→ Tasks
a. According to the text about journalist Matt Katz, which publisher released his book about Chris Christie?
b. Using the text about journalist Matt Katz, explain why Katz shares in a 2015 Peabody Award.

→ Text block

----------

Matt Katz (born July 4, 1978) is an American journalist.

Career and works
Katz works for WNYC and New Jersey Public Radio, and has written for Politico, The New York Times, The Washington Post and The New Republic. He was previously a reporter at The Philadelphia Inquirer, the Courier-Post and the Daily Record.  He is known for his coverage of New Jersey Governor Chris Christie.  He ran The Christie Tracker for New Jersey Public Radio.

Katz was a member of a WNYC team that won a 2015 Peabody Award for its series on Governor Christie entitled, "Chris Christie, White House Ambitions and the Abuse of Power."  He won the Livingston Award for International Reporting for a series on reconstruction efforts in Afghanistan.

Katz is the author of American Governor: Chris Christie's Bridge to Redemption, a political profile of Chris Christie published on January 19, 2016 by Simon & Schuster.

Prior to becoming a political journalist, Katz was known as South Jersey's Carrie Bradshaw when he wrote a dating advice column.

----------

→ Excerpted records
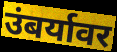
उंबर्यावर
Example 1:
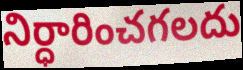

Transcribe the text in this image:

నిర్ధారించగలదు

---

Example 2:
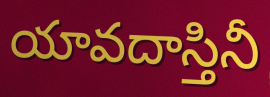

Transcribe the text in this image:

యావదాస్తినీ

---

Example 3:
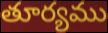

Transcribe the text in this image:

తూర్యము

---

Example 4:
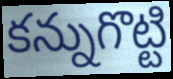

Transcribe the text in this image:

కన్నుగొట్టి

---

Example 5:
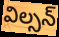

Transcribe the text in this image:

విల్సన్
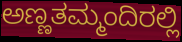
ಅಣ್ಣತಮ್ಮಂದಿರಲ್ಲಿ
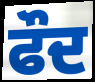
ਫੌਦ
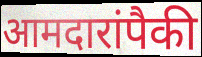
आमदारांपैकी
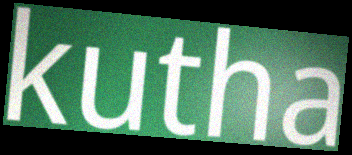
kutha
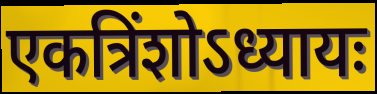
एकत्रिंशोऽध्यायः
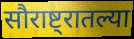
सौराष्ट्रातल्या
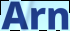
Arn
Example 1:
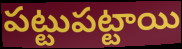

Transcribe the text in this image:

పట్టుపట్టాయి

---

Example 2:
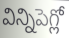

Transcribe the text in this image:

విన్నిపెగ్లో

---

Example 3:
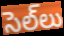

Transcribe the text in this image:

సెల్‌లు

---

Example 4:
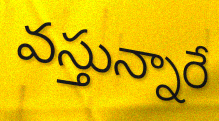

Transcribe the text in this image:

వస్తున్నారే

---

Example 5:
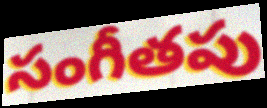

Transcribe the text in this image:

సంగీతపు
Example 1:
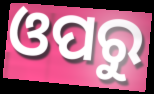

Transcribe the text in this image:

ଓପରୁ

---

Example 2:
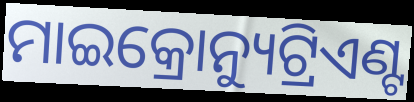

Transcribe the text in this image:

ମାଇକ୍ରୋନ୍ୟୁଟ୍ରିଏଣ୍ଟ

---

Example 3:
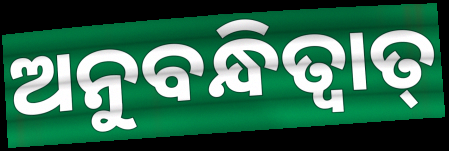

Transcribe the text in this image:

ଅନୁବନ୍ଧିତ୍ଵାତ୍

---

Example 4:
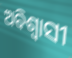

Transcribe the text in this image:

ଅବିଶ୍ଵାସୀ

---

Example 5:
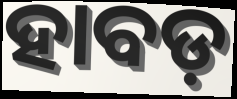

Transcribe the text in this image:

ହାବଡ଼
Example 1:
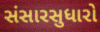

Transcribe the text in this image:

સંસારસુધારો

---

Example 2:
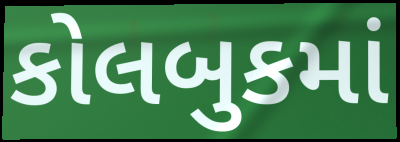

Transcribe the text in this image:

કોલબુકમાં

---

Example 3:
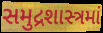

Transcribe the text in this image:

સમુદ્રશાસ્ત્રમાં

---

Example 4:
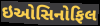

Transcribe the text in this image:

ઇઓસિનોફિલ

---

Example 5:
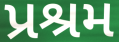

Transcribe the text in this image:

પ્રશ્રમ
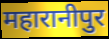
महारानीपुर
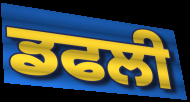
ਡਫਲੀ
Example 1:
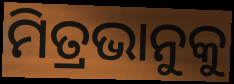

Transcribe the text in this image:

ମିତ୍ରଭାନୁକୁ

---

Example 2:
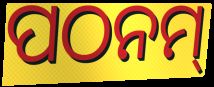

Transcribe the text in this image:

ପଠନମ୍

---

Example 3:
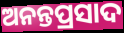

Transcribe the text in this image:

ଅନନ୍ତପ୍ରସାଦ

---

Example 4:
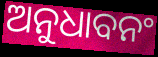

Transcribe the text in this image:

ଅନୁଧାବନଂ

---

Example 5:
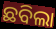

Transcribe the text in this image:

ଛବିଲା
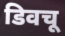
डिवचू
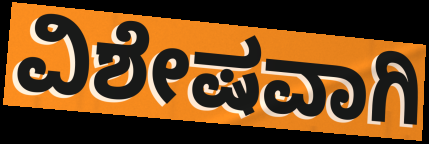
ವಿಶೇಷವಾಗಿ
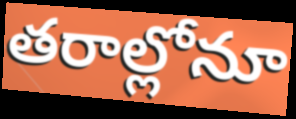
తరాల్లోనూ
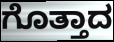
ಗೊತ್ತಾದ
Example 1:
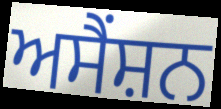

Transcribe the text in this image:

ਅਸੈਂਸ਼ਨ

----------

→ Solutions for each task
a. Simon & Schuster

b. Katz was a member of a WNYC team that won the 2015 Peabody Award. The team won it for its series on Governor Christie, titled "Chris Christie, White House Ambitions and the Abuse of Power."